Suara.com - Pusat Pengkajian Islam dan Masyarakat atau PPIM Universitas Islam Negeri Syarif Hidayatullah Jakarta mengungkapkan bahwa kesadaran siswa tentang pandemi Covid-19 di Indonesia masih rendah.

Hal itu terungkap dalam penelitian yang dilakukan PPIM UIN Jakarta yang menyebut bahwa 21,1 persen siswa masih belum konsisten menggunakan masker.

"Angka yang lebih mengkhawatirkan ditemukan dalam kepatuhan siswa terhadap anjuran untuk mencuci tangan dengan sabun, menghindari kerumunan, menjaga jarak, dan menjalani vaksinasi," ungkap Peneliti PPIM UIN Jakarta, Narila Mutia Nasir, Rabu (5/1/2022).

Persentase kepatuhan siswa untuk mencuci tangan dan menghindari kerumunan masing-masing hanya mencapai 41,2 persen dan 64.8 persen.
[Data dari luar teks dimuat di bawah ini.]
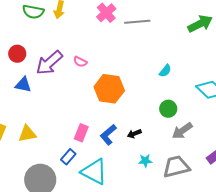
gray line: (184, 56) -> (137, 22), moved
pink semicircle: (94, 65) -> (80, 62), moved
Selain itu 41,4 persen siswa menyatakan bahwa mereka masih kesulitan untuk menerapkan jaga jarak.

Baca Juga: Survei UIN Jakarta: Banyak Siswa Indonesia Percaya Covid-19 Adalah Konspirasi

"Jadi mereka masih suka kumpul-kumpul, padahal kita tahu Covid-19 ini transmisinya melalui kedekatannya, karena berkumpul meningkatkan resiko penularan," jelasnya.

Dalam hal vaksinasi, hasil survei ini menunjukkan bahwa hingga awal Oktober 2021, program vaksinasi di kalangan siswa menengah baru mencapai 47,4 persen siswa.

Penilitian ini dilakukan secara nasional di 34 provinsi pada 1 September – 7 Oktober 2021 kepada seluruh siswa aktif dengan berbagai latar belakang pada sekolah menengah di bawah Kementerian Pendidikan, Kebudayaan, Riset dan Teknologi dan Kementerian Agama.

Jumlah siswa yang dijadikan responden ada sebanyak 3031 orang siswa, dengan tingkat respon atau response rate sebesar 86,35 persen.

Sementara, pemerintah terus mendorong sekolah dibuka untuk pembelajaran tatap muka 100 persen mulai 2022, situasi pandemi dianggap sudah aman bagi anak untuk kembali ke sekolah.

Baca Juga: Mengenal Fakultas Ilmu Sosial dan Politik UIN Jakarta

Mekanisme PTM 100 persen di sekolah diatur oleh pemerintah melalui Surat Keputusan Bersama atau SKB 4 Menteri tentang Panduan Penyelenggaraan Pembelajaran di Masa Pandemi Covid-19 yang terbit pada 21 Desember 2021.